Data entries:
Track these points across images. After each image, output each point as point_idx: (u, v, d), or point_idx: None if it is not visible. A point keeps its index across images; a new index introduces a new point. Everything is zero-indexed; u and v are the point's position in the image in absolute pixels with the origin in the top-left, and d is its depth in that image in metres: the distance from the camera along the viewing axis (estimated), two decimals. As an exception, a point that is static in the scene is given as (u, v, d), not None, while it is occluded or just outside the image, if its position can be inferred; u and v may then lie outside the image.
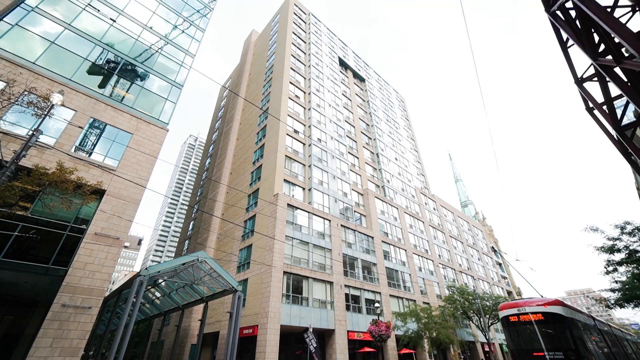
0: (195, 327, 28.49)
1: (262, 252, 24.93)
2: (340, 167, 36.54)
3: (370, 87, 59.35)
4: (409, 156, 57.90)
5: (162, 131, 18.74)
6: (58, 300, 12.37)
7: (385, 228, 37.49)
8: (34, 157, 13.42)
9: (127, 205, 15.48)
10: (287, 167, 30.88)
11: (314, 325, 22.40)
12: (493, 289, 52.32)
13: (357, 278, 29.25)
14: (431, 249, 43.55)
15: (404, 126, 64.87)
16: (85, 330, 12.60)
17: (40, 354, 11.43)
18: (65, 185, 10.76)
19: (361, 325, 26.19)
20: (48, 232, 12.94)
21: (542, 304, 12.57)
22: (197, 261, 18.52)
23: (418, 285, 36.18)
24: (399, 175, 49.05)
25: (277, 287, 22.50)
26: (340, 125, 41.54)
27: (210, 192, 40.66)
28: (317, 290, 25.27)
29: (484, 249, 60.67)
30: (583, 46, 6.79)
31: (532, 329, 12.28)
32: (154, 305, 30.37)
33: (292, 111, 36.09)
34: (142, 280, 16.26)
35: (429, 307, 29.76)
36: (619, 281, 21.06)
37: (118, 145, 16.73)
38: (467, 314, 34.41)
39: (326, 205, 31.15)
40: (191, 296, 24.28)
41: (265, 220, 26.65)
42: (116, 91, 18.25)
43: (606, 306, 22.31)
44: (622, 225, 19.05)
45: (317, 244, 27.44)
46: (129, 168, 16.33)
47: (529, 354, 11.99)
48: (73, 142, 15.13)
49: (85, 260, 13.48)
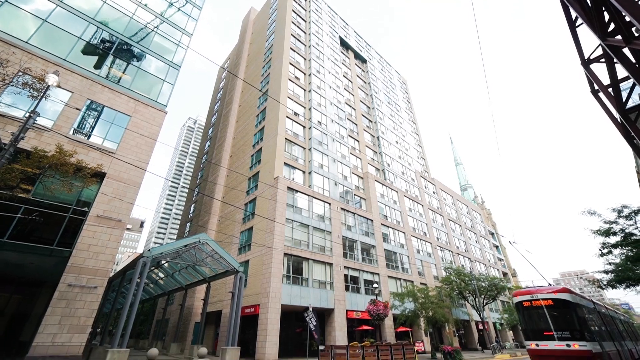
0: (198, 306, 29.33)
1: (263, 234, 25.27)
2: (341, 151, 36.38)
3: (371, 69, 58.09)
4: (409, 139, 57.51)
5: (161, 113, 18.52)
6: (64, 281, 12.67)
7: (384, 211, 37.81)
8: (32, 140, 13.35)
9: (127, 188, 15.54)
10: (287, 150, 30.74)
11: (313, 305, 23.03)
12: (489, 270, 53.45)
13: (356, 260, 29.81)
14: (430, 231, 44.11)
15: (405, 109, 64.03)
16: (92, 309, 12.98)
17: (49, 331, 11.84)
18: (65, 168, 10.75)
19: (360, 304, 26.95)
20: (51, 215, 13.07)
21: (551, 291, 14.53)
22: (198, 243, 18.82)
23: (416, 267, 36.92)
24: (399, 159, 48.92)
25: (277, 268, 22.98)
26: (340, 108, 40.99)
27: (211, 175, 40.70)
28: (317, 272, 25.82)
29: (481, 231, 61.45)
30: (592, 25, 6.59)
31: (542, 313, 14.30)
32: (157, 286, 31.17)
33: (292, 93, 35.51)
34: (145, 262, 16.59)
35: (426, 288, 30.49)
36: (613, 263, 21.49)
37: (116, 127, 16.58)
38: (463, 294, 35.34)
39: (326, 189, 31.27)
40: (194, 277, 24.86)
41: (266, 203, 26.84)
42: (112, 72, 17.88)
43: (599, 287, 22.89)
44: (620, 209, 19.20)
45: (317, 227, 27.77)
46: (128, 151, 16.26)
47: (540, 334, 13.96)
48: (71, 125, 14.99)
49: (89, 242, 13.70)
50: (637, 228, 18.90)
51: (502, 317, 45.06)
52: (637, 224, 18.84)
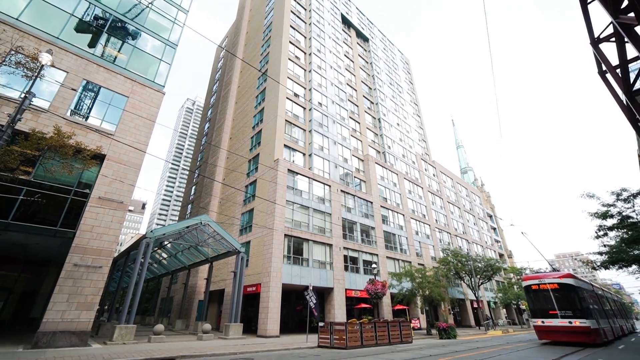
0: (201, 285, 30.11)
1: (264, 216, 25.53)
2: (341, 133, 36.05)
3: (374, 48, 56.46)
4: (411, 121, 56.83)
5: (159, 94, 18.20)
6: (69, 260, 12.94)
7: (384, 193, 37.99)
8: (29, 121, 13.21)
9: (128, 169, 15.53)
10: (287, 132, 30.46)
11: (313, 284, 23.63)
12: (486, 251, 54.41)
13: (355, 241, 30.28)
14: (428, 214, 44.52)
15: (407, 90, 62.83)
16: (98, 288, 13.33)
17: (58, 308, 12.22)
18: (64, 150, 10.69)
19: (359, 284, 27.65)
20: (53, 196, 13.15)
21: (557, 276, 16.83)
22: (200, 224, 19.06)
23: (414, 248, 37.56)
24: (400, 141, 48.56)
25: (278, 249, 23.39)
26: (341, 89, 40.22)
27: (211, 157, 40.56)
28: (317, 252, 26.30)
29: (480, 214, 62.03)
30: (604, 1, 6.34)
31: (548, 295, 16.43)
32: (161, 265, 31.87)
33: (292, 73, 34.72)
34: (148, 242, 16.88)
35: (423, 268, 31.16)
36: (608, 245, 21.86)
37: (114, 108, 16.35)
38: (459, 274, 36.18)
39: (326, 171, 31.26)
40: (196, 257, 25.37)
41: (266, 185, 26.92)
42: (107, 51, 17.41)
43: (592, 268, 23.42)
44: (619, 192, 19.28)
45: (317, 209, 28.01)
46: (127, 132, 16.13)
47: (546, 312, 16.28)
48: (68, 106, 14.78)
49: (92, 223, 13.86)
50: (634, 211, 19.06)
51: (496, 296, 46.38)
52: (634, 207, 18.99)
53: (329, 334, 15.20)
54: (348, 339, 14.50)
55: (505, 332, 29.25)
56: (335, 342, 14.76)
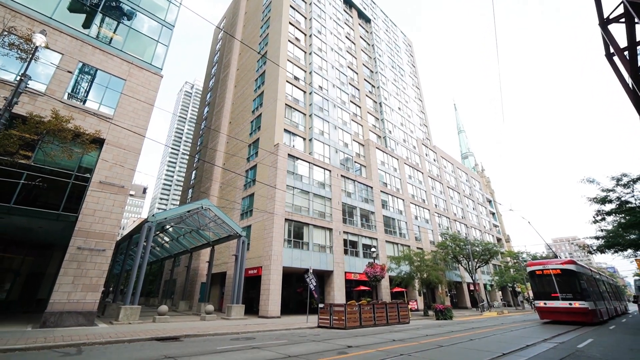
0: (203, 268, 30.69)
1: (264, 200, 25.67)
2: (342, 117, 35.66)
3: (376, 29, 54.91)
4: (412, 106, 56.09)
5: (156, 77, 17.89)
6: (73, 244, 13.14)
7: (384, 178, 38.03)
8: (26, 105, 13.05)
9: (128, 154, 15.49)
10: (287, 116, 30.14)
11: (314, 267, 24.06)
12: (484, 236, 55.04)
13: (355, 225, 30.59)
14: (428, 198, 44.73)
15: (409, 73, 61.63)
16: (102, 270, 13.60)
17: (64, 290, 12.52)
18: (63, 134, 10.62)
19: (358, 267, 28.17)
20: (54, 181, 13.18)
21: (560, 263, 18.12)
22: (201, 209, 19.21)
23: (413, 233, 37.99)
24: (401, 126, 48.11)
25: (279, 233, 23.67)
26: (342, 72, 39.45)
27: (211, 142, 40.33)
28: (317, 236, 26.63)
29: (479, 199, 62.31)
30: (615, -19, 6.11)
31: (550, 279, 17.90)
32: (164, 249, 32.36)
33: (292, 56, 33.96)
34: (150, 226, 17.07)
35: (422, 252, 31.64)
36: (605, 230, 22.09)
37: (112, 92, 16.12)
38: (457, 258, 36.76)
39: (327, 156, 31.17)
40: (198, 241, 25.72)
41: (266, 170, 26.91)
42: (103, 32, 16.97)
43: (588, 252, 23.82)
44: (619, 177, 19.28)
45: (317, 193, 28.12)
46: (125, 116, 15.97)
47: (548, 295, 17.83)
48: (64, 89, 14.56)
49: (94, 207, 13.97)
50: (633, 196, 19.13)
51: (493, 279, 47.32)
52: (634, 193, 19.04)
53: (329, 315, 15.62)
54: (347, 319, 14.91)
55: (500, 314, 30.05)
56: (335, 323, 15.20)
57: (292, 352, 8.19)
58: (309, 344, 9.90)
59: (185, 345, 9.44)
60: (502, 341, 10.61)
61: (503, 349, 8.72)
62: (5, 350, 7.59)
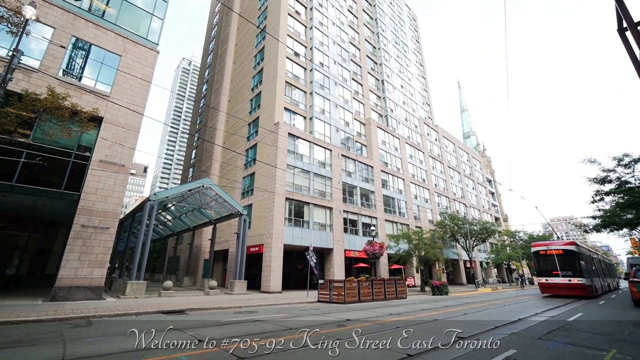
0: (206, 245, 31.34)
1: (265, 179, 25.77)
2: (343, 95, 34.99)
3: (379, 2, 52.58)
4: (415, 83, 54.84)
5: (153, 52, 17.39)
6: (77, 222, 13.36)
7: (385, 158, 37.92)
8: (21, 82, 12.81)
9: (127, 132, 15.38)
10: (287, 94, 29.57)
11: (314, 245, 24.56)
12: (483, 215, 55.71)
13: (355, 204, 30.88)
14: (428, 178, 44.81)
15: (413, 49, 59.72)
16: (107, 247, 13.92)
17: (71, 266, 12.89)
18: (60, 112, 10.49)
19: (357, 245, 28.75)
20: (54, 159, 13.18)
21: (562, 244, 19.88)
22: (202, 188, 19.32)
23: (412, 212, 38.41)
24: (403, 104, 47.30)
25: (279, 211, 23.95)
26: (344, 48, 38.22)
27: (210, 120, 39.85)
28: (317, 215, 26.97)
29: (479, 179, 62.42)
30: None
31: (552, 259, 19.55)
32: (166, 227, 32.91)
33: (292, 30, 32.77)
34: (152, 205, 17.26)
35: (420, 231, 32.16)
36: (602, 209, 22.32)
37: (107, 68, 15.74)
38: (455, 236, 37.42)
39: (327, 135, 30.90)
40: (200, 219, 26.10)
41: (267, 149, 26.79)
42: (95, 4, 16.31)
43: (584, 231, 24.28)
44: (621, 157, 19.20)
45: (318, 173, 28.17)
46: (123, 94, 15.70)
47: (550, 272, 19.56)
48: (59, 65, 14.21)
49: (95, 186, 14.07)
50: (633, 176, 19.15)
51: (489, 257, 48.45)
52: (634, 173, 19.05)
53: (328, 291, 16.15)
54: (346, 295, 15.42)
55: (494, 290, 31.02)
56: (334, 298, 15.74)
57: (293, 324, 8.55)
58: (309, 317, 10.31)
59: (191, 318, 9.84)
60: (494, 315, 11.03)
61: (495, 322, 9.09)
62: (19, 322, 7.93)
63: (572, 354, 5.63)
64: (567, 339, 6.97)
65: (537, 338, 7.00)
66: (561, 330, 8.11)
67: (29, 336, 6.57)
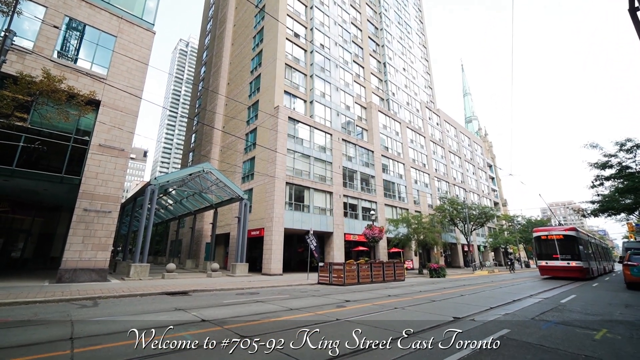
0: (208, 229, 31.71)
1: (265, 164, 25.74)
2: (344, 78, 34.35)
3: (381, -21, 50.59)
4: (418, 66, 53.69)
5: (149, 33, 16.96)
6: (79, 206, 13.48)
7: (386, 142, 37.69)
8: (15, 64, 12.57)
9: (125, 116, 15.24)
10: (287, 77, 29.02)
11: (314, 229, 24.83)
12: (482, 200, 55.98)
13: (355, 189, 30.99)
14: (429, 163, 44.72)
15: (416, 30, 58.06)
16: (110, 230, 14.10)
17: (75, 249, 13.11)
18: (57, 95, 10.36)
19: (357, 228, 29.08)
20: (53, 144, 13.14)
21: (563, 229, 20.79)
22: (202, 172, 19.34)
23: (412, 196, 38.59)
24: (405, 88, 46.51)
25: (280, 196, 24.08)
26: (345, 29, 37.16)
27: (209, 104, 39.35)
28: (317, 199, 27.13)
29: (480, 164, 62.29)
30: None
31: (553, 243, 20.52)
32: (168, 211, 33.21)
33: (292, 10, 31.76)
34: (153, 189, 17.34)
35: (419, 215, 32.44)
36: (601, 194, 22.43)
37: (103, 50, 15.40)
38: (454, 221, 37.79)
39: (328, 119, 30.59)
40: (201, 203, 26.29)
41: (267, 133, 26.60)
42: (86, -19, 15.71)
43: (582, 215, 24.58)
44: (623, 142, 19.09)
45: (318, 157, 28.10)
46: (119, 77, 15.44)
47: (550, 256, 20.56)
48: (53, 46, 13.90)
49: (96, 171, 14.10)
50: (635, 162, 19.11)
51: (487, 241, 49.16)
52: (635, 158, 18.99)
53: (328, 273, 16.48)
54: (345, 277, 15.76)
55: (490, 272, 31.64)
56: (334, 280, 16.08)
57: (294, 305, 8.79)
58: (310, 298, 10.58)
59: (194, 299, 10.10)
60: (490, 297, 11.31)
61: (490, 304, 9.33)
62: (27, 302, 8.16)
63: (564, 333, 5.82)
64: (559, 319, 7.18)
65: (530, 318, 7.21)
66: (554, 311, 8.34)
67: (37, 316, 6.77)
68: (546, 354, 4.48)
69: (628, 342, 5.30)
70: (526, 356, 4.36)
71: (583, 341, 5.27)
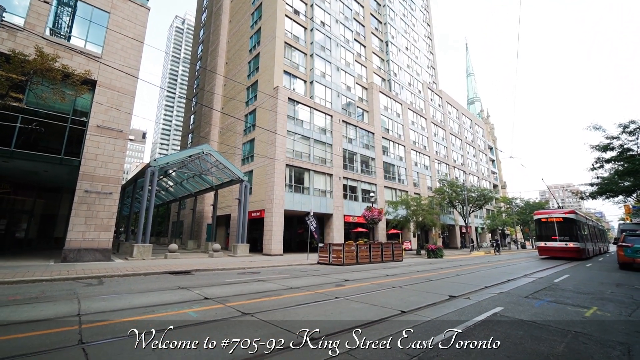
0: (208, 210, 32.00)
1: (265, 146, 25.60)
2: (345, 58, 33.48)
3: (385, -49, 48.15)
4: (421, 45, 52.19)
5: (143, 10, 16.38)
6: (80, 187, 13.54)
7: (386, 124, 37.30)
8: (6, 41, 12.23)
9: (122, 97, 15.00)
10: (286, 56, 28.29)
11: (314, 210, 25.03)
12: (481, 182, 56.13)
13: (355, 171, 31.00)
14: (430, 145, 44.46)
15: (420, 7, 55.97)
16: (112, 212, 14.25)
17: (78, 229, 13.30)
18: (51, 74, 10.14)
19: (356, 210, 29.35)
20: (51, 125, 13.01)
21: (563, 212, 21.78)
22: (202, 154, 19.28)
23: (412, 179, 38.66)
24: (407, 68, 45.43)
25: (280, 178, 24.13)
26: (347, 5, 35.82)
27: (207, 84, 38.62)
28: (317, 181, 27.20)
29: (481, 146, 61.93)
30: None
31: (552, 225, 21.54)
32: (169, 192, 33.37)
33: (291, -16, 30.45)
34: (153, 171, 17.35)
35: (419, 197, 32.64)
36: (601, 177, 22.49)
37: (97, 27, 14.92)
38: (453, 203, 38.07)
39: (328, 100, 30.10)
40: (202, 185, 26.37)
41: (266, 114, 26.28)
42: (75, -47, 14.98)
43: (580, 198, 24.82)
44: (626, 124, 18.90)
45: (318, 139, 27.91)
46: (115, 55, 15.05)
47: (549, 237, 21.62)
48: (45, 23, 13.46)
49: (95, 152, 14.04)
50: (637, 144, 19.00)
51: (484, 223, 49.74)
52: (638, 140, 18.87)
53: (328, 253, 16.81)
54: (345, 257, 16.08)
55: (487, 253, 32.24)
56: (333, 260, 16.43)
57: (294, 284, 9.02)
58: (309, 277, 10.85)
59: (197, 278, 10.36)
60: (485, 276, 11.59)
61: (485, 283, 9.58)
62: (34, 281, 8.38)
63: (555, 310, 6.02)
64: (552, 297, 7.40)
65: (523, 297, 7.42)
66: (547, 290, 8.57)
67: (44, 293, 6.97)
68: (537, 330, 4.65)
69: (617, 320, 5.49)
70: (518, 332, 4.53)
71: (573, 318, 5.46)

- Work task -
Starting at the line that has "36: (619, 281, 21.06)" and ending at the line that has "48: (73, 142, 15.13)", please write out the lines above exactly, leaving out all others.

- Exercise result -
36: (619, 281, 21.06)
37: (118, 145, 16.73)
38: (467, 314, 34.41)
39: (326, 205, 31.15)
40: (191, 296, 24.28)
41: (265, 220, 26.65)
42: (116, 91, 18.25)
43: (606, 306, 22.31)
44: (622, 225, 19.05)
45: (317, 244, 27.44)
46: (129, 168, 16.33)
47: (529, 354, 11.99)
48: (73, 142, 15.13)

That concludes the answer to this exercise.